Records from a dataset:

# # # #

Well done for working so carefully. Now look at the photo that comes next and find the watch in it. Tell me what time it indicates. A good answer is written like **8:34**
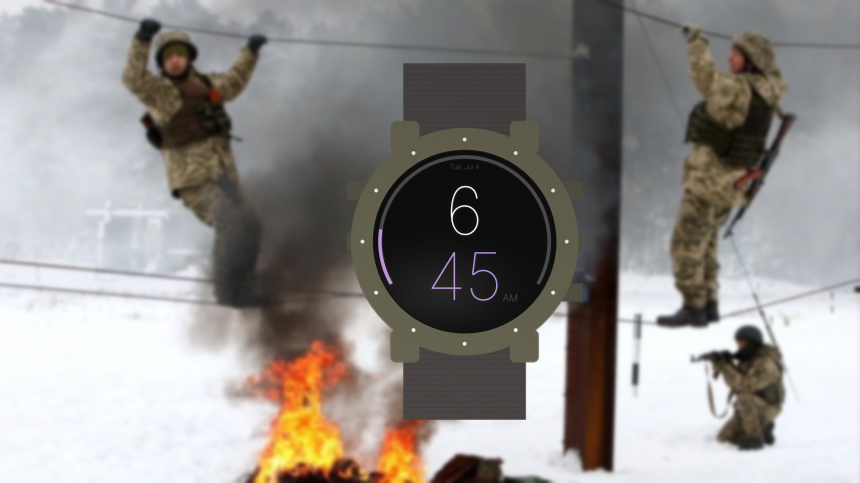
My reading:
**6:45**
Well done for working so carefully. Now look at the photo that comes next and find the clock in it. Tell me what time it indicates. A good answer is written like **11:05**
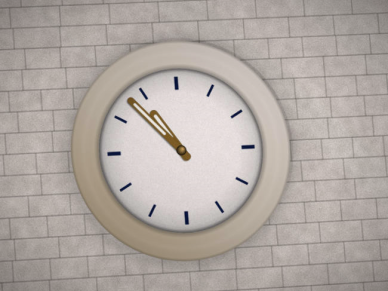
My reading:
**10:53**
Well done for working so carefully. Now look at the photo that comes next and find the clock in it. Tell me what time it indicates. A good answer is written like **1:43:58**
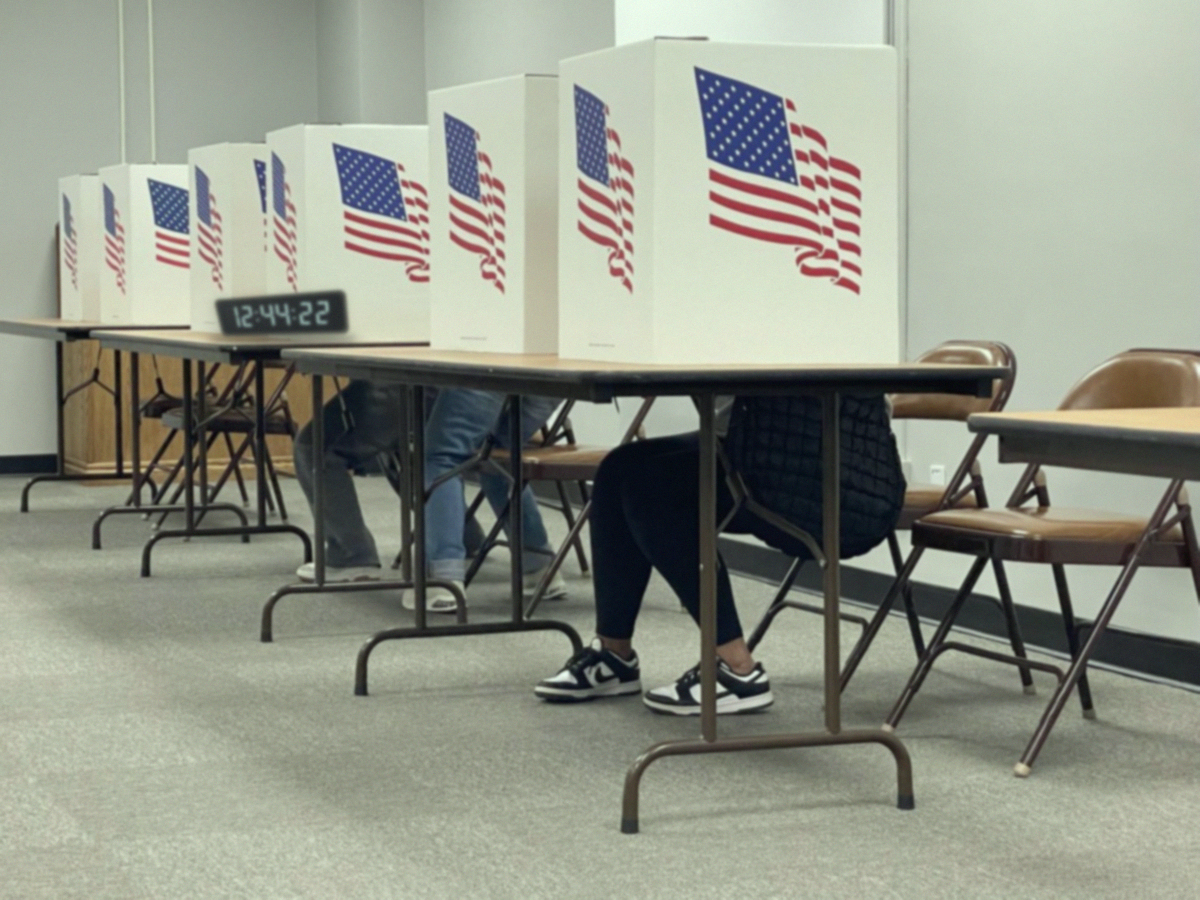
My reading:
**12:44:22**
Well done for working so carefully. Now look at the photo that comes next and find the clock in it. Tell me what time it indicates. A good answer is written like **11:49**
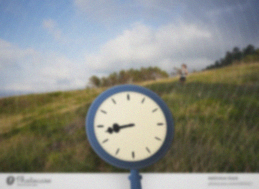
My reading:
**8:43**
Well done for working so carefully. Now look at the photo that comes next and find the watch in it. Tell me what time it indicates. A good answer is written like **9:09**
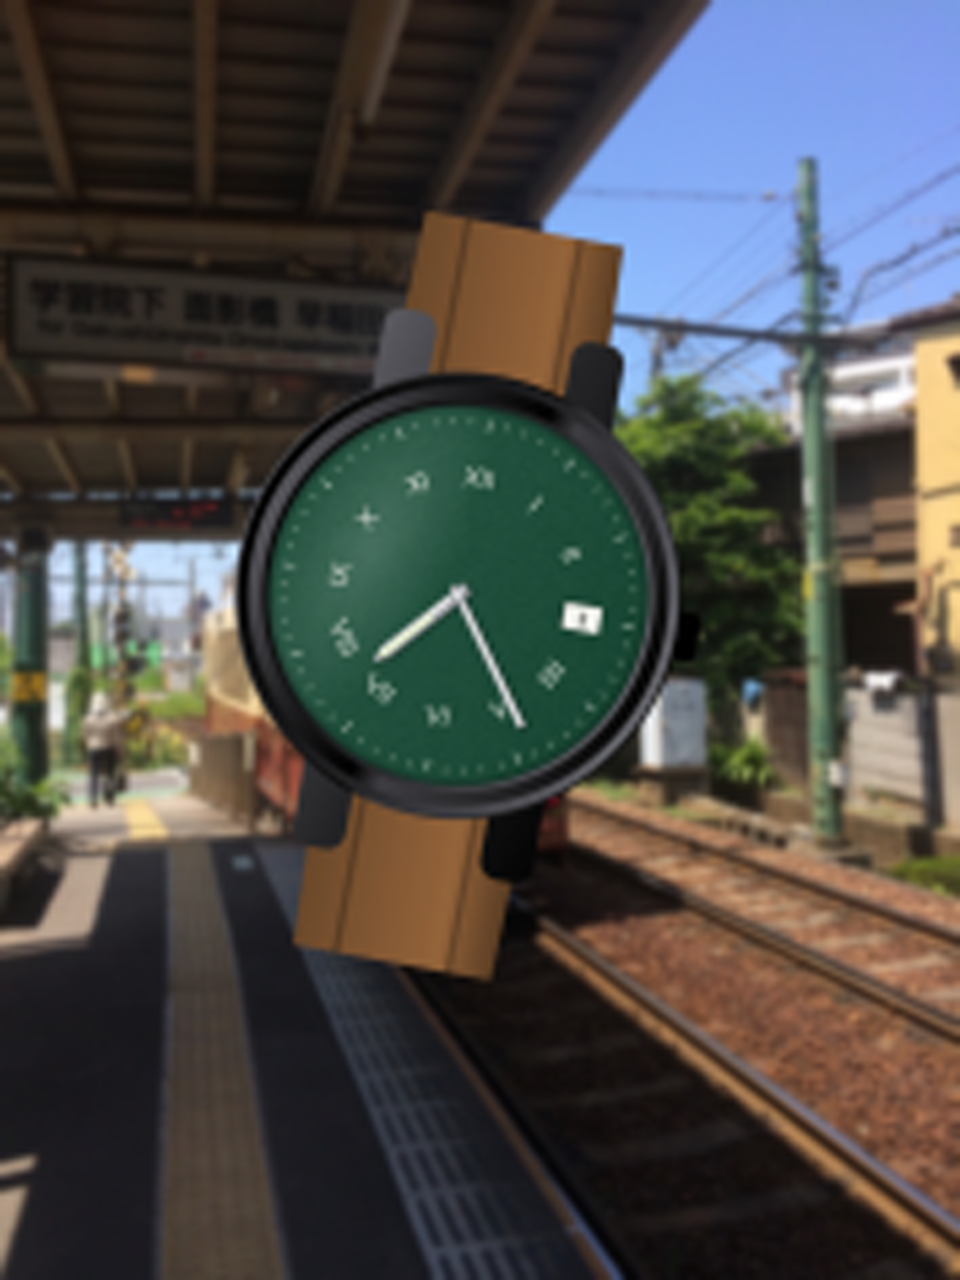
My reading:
**7:24**
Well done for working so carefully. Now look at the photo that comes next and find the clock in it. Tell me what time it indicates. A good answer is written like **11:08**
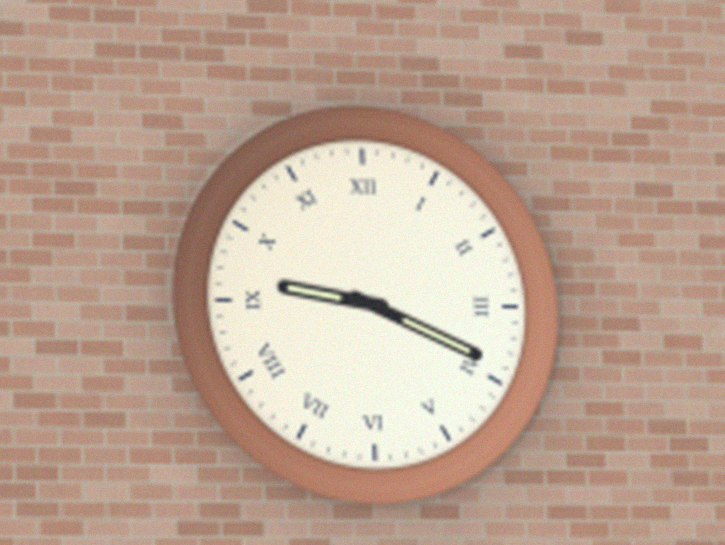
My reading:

# # # #

Exercise requirements: Reproduce all of the material above word for word, but leave out the pictures.

Response:
Well done for working so carefully. Now look at the photo that comes next and find the watch in it. Tell me what time it indicates. A good answer is written like **8:34**
My reading:
**6:45**
Well done for working so carefully. Now look at the photo that comes next and find the clock in it. Tell me what time it indicates. A good answer is written like **11:05**
My reading:
**10:53**
Well done for working so carefully. Now look at the photo that comes next and find the clock in it. Tell me what time it indicates. A good answer is written like **1:43:58**
My reading:
**12:44:22**
Well done for working so carefully. Now look at the photo that comes next and find the clock in it. Tell me what time it indicates. A good answer is written like **11:49**
My reading:
**8:43**
Well done for working so carefully. Now look at the photo that comes next and find the watch in it. Tell me what time it indicates. A good answer is written like **9:09**
My reading:
**7:24**
Well done for working so carefully. Now look at the photo that comes next and find the clock in it. Tell me what time it indicates. A good answer is written like **11:08**
My reading:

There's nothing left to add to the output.